● TASK STATEMENT
Answer with only the number of lines below where "completed" appears.

Start of Block

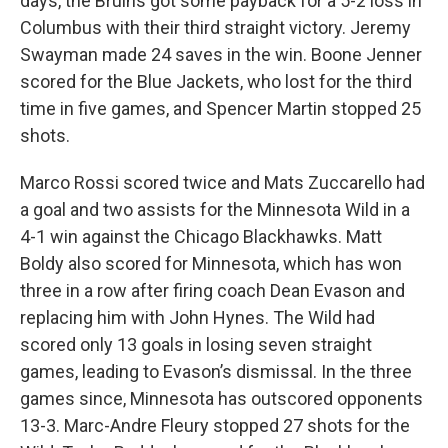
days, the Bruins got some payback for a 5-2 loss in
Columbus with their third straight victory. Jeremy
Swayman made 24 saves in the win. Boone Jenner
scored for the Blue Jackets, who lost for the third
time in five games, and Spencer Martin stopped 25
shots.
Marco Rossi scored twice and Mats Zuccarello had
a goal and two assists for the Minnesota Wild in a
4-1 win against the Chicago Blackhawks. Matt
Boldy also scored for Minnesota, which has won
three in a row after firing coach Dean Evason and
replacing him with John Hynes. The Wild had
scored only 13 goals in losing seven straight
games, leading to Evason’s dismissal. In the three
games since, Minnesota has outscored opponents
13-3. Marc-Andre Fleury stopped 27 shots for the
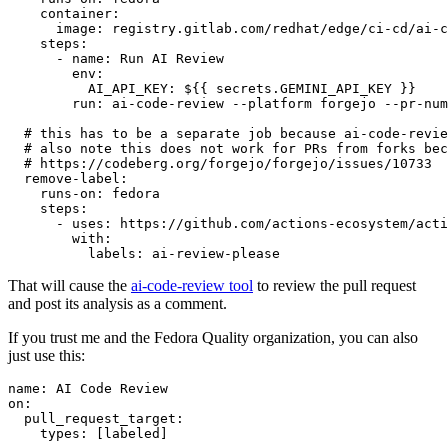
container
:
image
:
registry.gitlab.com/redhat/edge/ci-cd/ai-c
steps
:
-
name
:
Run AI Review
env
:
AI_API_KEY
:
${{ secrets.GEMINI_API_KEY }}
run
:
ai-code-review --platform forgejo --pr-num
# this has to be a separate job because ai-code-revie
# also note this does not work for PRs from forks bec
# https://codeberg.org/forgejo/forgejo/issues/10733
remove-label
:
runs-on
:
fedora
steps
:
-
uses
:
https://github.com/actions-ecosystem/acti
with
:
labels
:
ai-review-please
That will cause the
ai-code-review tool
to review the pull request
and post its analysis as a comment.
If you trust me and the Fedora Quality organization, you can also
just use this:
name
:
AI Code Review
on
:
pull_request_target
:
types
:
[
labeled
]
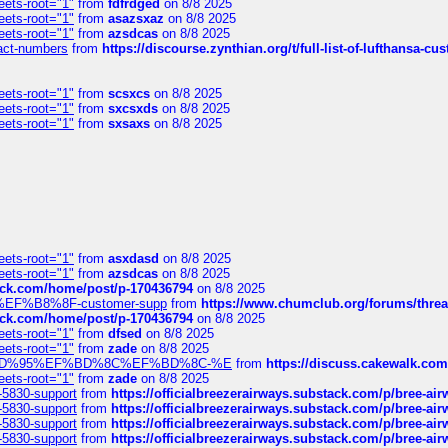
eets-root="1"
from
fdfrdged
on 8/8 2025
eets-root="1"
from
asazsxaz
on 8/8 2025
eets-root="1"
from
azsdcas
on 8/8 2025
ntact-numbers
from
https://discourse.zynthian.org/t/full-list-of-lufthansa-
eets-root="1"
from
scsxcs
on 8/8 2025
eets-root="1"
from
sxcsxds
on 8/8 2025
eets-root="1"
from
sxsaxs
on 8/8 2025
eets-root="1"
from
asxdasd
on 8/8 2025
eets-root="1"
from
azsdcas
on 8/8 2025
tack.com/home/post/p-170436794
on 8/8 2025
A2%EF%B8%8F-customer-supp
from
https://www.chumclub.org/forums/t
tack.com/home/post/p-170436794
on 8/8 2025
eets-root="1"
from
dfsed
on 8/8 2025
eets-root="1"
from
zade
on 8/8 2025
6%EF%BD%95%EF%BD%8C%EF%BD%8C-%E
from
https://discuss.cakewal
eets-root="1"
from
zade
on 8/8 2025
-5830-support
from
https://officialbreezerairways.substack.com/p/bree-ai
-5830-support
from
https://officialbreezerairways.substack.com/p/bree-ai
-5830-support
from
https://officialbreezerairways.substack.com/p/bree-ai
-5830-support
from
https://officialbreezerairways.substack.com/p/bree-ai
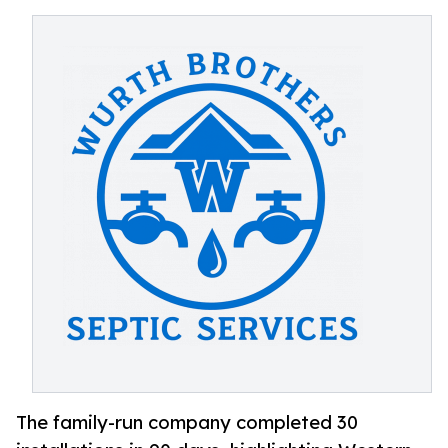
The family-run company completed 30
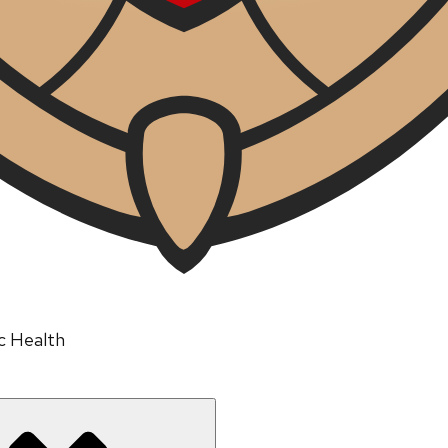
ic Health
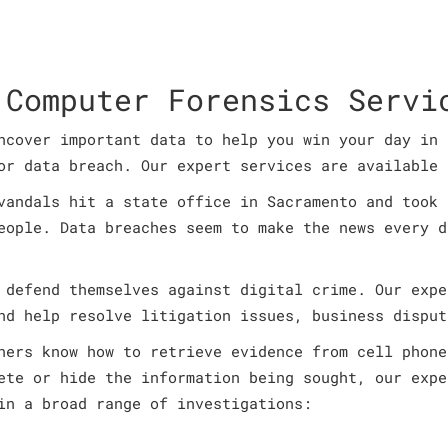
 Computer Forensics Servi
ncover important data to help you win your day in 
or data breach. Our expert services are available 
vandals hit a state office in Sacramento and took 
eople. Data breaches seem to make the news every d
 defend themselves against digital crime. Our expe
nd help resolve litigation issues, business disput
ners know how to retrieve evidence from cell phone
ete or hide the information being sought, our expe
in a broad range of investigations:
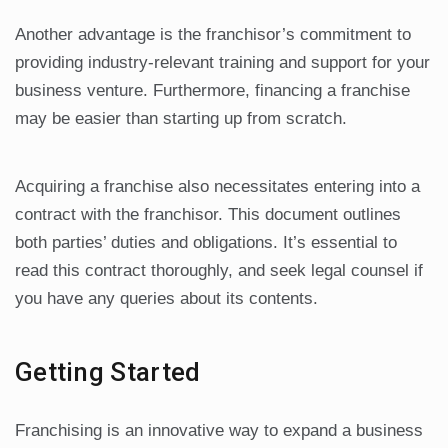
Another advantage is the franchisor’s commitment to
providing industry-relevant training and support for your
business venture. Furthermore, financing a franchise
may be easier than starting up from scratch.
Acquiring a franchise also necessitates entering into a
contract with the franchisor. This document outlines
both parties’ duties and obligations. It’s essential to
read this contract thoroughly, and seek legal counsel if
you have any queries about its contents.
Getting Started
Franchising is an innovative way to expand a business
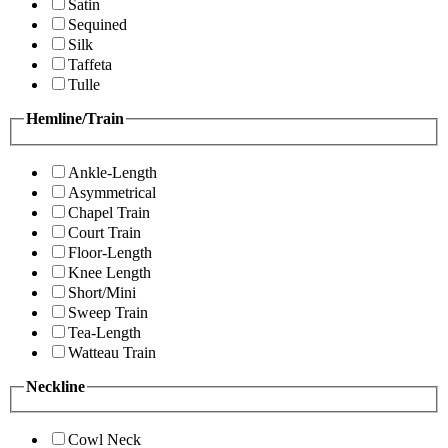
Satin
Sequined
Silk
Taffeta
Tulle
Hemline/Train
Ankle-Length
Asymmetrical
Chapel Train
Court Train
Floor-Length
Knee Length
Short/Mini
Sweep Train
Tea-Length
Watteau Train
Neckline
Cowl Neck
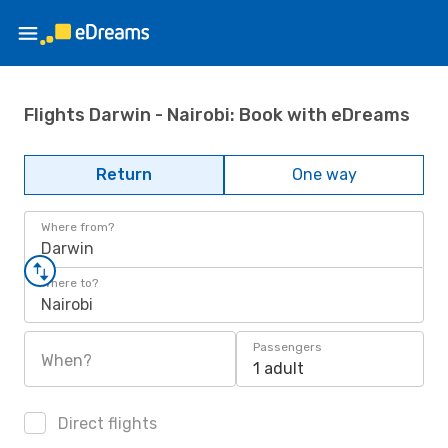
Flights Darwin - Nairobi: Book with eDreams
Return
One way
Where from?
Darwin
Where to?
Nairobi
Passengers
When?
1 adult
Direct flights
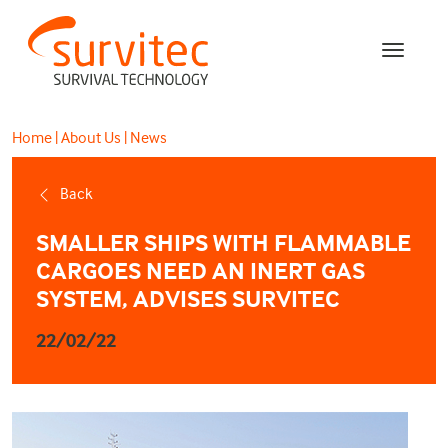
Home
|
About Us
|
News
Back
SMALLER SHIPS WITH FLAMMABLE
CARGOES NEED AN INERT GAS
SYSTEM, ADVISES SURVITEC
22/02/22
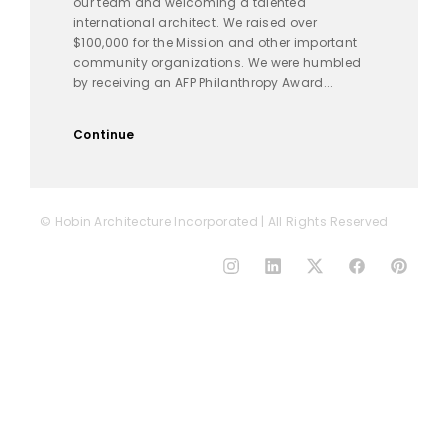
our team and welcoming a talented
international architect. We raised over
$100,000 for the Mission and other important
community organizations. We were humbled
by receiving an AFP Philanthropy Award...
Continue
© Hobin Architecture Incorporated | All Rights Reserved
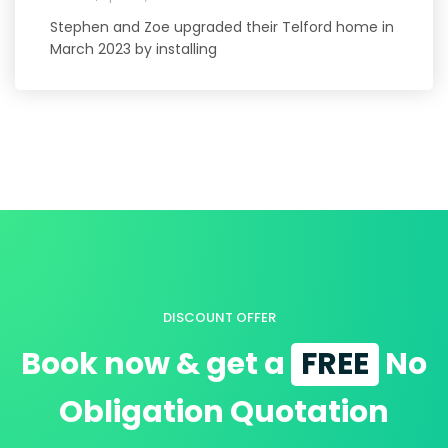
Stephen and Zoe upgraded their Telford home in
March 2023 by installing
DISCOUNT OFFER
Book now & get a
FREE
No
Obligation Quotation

End of Block
Start of Block

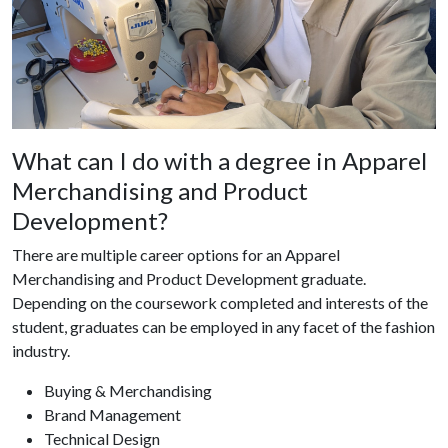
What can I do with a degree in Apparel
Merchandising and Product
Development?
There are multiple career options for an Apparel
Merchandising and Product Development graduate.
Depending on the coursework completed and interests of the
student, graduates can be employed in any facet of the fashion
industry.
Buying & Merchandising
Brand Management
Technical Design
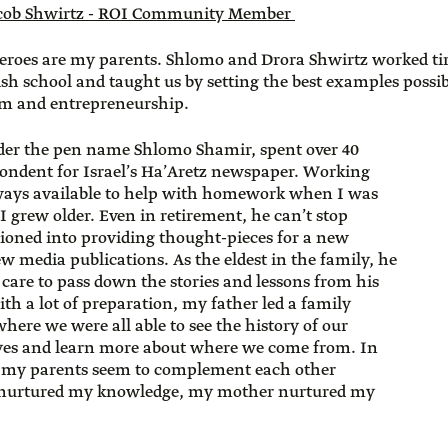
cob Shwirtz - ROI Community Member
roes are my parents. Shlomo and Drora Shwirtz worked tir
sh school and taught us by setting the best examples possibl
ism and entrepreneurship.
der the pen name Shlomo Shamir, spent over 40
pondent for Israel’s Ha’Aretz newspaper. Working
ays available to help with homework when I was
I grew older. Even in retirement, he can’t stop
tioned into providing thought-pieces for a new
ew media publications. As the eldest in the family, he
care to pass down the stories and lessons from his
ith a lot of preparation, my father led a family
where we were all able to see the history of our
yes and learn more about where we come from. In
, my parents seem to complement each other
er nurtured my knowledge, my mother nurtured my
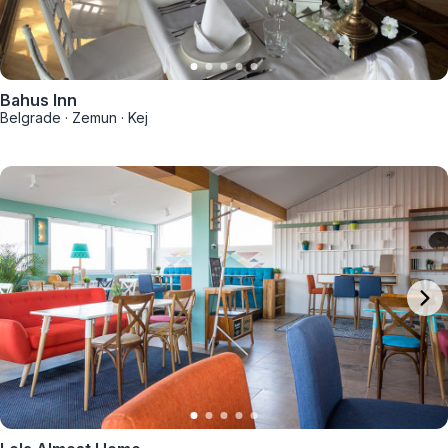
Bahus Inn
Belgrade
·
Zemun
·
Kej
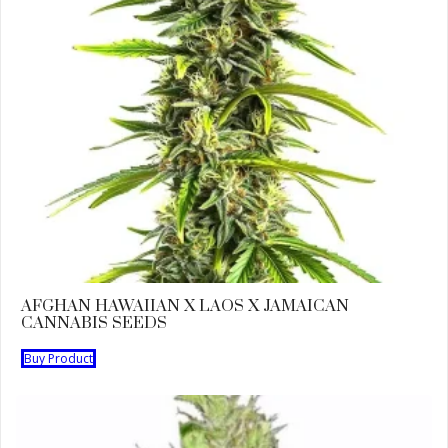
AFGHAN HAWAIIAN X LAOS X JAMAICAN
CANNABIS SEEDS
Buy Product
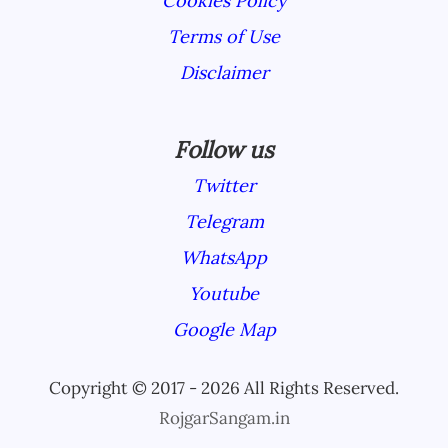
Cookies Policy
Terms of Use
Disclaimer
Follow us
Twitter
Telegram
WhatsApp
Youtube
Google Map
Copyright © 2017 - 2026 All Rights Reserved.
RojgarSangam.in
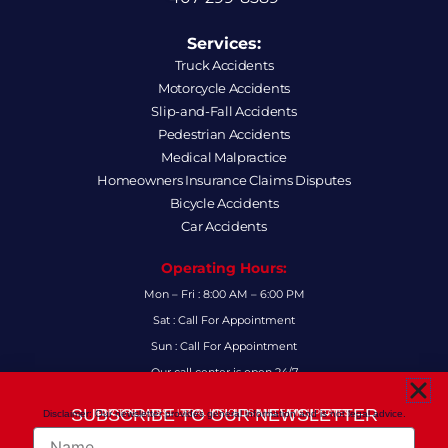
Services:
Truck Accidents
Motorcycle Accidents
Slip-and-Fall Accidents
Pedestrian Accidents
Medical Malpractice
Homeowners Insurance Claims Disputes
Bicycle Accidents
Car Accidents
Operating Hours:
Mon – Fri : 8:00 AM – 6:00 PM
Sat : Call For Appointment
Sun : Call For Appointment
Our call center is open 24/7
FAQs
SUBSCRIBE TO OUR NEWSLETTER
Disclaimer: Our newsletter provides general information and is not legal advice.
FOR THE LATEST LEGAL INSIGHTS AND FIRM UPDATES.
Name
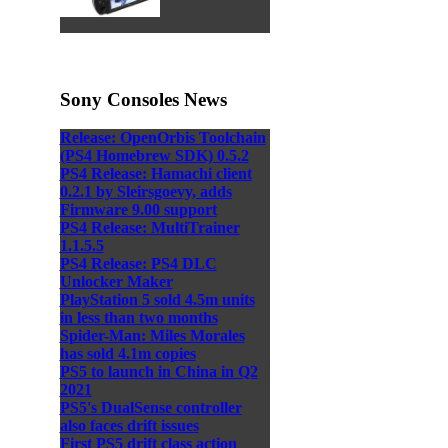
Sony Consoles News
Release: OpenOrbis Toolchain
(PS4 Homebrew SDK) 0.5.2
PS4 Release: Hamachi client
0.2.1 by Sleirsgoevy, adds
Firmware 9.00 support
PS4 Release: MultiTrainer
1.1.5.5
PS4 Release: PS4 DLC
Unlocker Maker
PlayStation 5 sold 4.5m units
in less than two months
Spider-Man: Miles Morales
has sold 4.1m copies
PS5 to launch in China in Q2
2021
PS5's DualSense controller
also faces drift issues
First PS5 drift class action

End of Block

● RESULT BELOW
2